Block quotation from Briana Gunn, Newmont's Environmental Director: 'The more we understand the specifics of biodiversity in an operating region, the better we define our outcomes.'

For new projects and expansions we aim for no net loss of key biodiversity values (KBVs). To do that, we work to identify species and ecosystems with local, regional, national or global ecological or cultural significance, including critical and natural habitat as defined by the IUCN (International Union for Conservation of Nature) and included in Newmont’s standard. We then incorporate these assessments from the beginning of the project development at exploration. Briana says that this process helps us “develop effective plans for managing potential direct, indirect and cumulative impacts of our activities over the long term.”

Third-party organizations support our assessments and help us define KBVs for each operating area. Initial analysis includes biological features at the species, habitat, ecosystem and landscape levels. We then set objectives for management based on our findings and develop biodiversity action plans (BAPs) to guide us going forward.

Across our portfolio, biodiversity management takes a case-by-case approach – what Briana calls “metric and science driven.” Such is the case at Long Canyon in Nevada.

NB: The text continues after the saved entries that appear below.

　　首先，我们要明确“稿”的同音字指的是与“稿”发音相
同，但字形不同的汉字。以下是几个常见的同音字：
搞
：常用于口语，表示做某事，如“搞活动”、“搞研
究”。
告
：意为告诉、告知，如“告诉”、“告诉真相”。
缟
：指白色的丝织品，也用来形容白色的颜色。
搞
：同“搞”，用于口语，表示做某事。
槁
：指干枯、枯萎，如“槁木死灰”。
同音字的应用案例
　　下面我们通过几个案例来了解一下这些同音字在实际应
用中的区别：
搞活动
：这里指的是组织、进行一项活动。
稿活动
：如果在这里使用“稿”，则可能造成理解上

A view of Long Canyon, Nevada. © Rilk Wilking

In 2017, we formed a technical working group with the U.S. Fish and Wildlife Service, the U.S. Bureau of Land Management, the U.S. Geological Survey and the Nevada Department of Wildlife to evaluate the unique genetic structure of the relict dace and develop mitigation techniques for sustainable habitat management. In addition to stabilizing the fish population, ongoing implementation of this collaborative conservation initiative has set a precedent for positive ecosystem outcomes throughout the region – and is helping us identify similar biodiversity conservation opportunities across our portfolio.